*The task*:
Locate every line in the entries below that contains the word "datoteke" and copy each of those lines. Matching is case-sensitive.

━━━━━━━━━━

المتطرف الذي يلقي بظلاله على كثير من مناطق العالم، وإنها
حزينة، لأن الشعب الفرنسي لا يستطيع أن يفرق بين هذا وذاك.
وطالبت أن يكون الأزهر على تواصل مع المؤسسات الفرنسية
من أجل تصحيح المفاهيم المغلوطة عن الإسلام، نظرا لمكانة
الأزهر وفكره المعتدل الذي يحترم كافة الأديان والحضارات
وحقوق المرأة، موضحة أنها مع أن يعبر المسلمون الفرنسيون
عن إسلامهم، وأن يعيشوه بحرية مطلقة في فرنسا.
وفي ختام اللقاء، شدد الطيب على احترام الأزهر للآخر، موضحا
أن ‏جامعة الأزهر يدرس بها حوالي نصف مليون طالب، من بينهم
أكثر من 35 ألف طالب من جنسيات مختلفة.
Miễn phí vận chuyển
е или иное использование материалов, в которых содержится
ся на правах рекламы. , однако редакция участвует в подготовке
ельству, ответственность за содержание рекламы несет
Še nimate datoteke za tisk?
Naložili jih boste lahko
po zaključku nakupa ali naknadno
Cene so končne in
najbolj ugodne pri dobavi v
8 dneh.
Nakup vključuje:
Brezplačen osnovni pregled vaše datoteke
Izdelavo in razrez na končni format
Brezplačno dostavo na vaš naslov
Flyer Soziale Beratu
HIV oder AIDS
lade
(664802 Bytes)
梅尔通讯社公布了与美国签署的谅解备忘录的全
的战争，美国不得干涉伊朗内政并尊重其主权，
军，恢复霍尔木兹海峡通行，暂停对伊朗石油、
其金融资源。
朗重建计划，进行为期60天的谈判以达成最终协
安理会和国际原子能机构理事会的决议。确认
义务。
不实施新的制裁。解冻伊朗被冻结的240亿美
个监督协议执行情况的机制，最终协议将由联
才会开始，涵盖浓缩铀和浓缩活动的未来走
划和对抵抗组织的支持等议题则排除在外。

━━━━━━━━━━

*Answer for this exercise*:
Še nimate datoteke za tisk?
Brezplačen osnovni pregled vaše datoteke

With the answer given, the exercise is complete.